The bottom model is the model focused on in this post and throughout the attended ASC-CAN “Quality of Life” Forum. This demonstrates the concept of providing life-prolonging care in unison with the many facets of palliative care. This model of care is provided until it is agreed that the illness has progressed to a state that hospice care is better suited for the optimum care of the patient. You will notice that the period of hospice care provision is longer in the new palliative care model. This is due to the patient’s wishes and preferences of care being known and followed. If it has been determined that aggressive/curative measures are no longer beneficial or will negatively impact the quality of life for the patient then hospice services can be initiated. The majority of speakers participating in the ACS-CAN Forum kept noting the following point, “ just because a doctor declares that ‘nothing further can be done’ doesn’t mean that nothing can be done regarding the care of that individual as they now prepare to die.” Hospice care isn’t lack of care or lack of quality care. It can mean the provision of even more care/services that is targeted to keeping the patient as comfortable as possible and as well cared for as possible in guidance to their known wishes and preferences.
One of the main areas targeted for care whether palliative or hospice is pain. Pretty much every speaker that day at the ACS-CAN Forum touched upon effective pain management as a means to improve quality of life.

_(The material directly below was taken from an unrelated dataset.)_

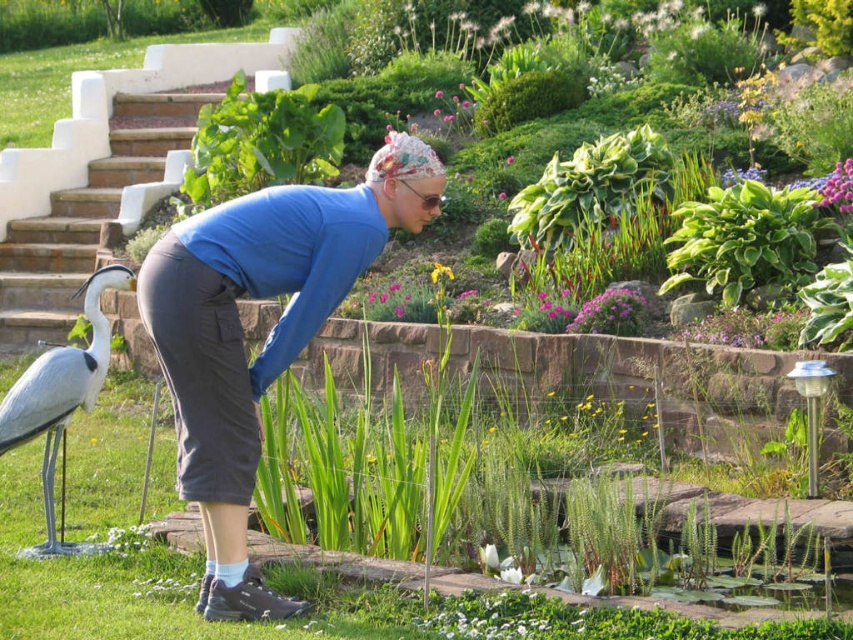
You are a gardener who needs to place a new decoration in the garden. You have a blue fabric at center and a white matte bird at lower left. Which object should you choose if you want to place a larger decoration?

The blue fabric at center is larger in size than the white matte bird at lower left, so you should choose the blue fabric at center for a larger decoration.

The person is standing in a garden with various plants and a water feature. You notice a point at coordinates (265, 337). What is located at this point?

The point at coordinates (265, 337) indicates the blue fabric at center.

But pain comes in many forms.

total_pain_image 3_www.open.edu
(Image: http://www.open.edu)

This table helps explain the concept of “Total Pain Control”. Dame Cicely Saunders, the founder of the modern hospice movement, has written extensively about treating not just the physical pain but the other types of pain a person experiencing a serious illness has to encounter. The physical pain experienced as a result of a tumor impinging on a body part, causing nerve damage, etc. can also be influenced by these other types of pain. These psycho-social areas of pain are also dealt with on their own. Issues such as depression, concerns about finances and questions of faith can all impact the level and types of pain a patient is experiencing; they will all also be very individualized.

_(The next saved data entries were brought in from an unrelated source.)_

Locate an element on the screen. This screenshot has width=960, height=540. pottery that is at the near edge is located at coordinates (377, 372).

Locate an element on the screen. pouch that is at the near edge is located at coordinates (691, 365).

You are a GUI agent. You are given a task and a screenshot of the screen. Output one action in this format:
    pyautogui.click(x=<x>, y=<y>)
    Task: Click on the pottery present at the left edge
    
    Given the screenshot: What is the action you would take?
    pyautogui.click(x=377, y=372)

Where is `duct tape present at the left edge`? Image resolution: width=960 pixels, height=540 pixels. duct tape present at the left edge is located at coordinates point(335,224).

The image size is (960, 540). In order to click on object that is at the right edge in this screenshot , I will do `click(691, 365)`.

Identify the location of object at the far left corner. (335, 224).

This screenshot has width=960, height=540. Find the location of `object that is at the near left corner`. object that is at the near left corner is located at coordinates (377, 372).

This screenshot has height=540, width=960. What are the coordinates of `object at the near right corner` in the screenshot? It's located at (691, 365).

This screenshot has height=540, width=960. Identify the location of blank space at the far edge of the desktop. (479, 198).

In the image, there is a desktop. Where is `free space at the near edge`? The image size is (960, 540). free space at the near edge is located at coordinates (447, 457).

Diane Portman, MD from Moffitt Cancer Center presented to the audience at the  Forum on how Moffitt is working to provide palliative supportive care to oncology patients. She discussed the focus on attending to these four areas of pain by a multidisciplinary team to improve a patient’s quality of life and experience of care in their organization. She spoke of a young man named Gar and his experience after being diagnosed with cancer. Gar was a former professional musician who had switched careers and gone on to become an experienced pilot. He was also highly active in his Christian faith. Gar and his family requested palliative care services in conjunction with his aggressive medical care. He wanted to fight his diagnosis so that he could be with his family and baby son as long as he was able. His goal was aggressive treatment but still have as active a life as possible. The team continually assessed these areas of pain in conjunction to Gar’s known treatment preferences. His family has reported that the attention to all of his areas of pain, his wishes and knowing what his goals were helped Gar to live a quality existence up until his death. They feel that this worked together so that Gar was able to live to see his son reach his seventh birthday.
Gar’s journey wasn’t year to year battles with his cancer. There were periods of the disease being in remission or not requiring aggressive care. But by electing to have palliative care ongoing with his curative care, Gar was monitored and regularly asked what his needs and goals were. This resulted in his multidisciplinary team providing various services outside of the oncology focus over the years he lived with his illness. His assigned team didn’t leave him once his cancer symptoms abated for a period. No one knew when his disease would worsen or predict when it would progress to the stage of his dying. However, they could discuss what Gar wanted when he felt good and for when/if the disease progressed to meaning death. As a result, Gar and his family enjoyed the time they had to the best of their abilities and with the support of his team. He lived well and he died well.